Sur une autre page, Marc-Alain exhibe une voiture miniature, tout souriant de sa bouche édentée. Il a quatre ans. Personne ne sait qu'il a pris cette voiture chez son cousin Zacharie, lors d'une soirée du Jour de l'an. L'enfant adore les voiturettes en métal qu'il collectionne comme un milliardaire cumule les Rolls Royce et les BMW. Il en a tant qu'on en perd le compte. Zacharie ne s'en est jamais douté parce qu'il a toujours le nez dans ses jeux vidéo, sa console Play Station étant sa Mecque à lui.

Une photo glisse de l'album et choit sur le sol. Premier baiser. Marc-Alain vient d'avoir treize ans. La fille, sur l'image, c'est Catherine, la cadette d'une famille de quatre enfants habitant au coin de la rue, tout près de la résidence familiale des Vaillancourt, à Repentigny.

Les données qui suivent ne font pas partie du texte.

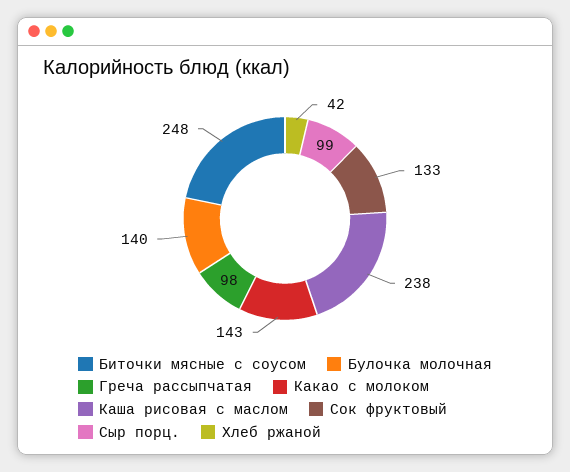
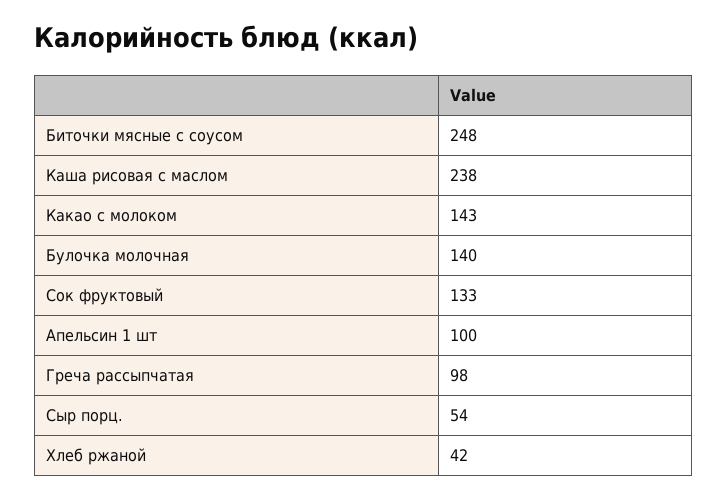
Сыр порц.: 99 -> 54
Апельсин 1 шт: none -> 100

Sur la photo, on remarque le sourire inquiet de Paul-André, le père de Marc-Alain, qui a sans doute appris que son fils a commis quelques menus larcins au dépanneur du coin. Ses bras croisés démontrent un vague désaccord face à cet excès de bonne humeur des deux adolescents et du geste qu'ils osent poser devant lui sans gêne.

Ce n'est pas le cas de Martine, la mère du fêté, qui tient le gâteau a bout de bras, la bouche ouverte comme une choriste, entonnant le « Bonne fête » traditionnel. Assise dans le fauteuil, en retrait, il y a Chantale, l'aînée, le nez dans un roman, loin de toute cette mascarade. Elle a hérité son caractère de son père et d'ailleurs, les deux se complètent à merveille alors que Martine et Marc-Alain s'entendent comme larrons en foire.

À cette époque, le garçon au visage boutonneux est pourtant le petit génie de l'école. Fort en mathématique et passionné de science, il est promis à une brillante carrière. Il bat tout le monde aux échecs sans trop savoir pourquoi. Il parle le français, sa langue maternelle, l'anglais et l'espagnol. Il s'intéresse à l'allemand qu'il trouve racé, guttural et sec. Il imite Adolf Hitler à la façon de Chaplin, ce qui fait rire toute la colonie de jaloux qui hésitent entre détester ce fin connaissant et aimer ce boutentrain sans gêne qui semble se moquer éperdument de ses talents.